■ **What this task involves**
Using the records that follow, copy every line containing the word "issues".

=====

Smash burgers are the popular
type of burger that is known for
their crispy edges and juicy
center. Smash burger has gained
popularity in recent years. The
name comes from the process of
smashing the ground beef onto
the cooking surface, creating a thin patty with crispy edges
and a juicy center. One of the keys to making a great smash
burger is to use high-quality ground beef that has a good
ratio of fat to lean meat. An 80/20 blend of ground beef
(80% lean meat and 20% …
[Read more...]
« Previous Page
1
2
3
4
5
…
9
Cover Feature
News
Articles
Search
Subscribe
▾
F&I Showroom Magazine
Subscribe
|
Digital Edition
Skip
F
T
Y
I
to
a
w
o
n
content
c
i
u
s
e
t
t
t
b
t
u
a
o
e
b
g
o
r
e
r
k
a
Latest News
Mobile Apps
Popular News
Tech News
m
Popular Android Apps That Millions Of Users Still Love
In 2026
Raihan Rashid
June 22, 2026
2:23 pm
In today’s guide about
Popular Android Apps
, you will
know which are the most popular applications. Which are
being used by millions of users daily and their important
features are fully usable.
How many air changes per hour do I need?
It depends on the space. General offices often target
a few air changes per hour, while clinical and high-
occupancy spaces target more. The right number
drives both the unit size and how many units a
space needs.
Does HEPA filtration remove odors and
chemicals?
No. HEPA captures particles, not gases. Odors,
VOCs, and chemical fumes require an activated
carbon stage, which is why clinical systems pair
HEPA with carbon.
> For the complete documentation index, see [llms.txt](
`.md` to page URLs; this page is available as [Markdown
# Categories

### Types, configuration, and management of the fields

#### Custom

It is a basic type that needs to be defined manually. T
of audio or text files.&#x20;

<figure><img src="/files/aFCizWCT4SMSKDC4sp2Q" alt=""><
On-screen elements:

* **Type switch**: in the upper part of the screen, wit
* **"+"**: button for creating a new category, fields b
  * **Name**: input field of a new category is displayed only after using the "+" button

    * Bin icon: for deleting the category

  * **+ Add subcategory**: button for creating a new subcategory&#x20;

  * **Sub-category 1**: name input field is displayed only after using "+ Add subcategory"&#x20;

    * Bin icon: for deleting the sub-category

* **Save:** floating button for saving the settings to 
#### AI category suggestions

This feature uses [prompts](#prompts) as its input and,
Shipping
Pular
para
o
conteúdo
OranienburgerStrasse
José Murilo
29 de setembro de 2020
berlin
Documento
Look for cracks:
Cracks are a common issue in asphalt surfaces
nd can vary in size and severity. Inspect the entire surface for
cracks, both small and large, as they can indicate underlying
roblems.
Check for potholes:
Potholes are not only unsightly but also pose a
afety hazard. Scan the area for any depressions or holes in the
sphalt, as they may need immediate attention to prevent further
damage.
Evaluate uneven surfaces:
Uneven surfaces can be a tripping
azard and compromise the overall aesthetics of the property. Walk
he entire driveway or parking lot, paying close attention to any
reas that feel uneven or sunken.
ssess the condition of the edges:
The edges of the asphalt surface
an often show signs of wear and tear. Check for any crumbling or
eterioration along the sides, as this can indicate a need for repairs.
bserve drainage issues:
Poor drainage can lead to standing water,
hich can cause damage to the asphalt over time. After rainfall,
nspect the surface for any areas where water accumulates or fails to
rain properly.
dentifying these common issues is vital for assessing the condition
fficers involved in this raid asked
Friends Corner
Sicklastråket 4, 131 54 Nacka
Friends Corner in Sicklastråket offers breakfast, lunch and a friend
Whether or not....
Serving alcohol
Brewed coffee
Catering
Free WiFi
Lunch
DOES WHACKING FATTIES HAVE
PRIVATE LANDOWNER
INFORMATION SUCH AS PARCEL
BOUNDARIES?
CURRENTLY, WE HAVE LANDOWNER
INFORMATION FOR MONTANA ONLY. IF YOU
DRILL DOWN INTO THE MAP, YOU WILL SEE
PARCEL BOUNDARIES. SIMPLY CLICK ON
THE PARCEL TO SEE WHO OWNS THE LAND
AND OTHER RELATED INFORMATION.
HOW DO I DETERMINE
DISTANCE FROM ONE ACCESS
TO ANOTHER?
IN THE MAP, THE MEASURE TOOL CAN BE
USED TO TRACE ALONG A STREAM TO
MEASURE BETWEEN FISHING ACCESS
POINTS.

=====

■ **Expected answer**
bserve drainage issues:
dentifying these common issues is vital for assessing the condition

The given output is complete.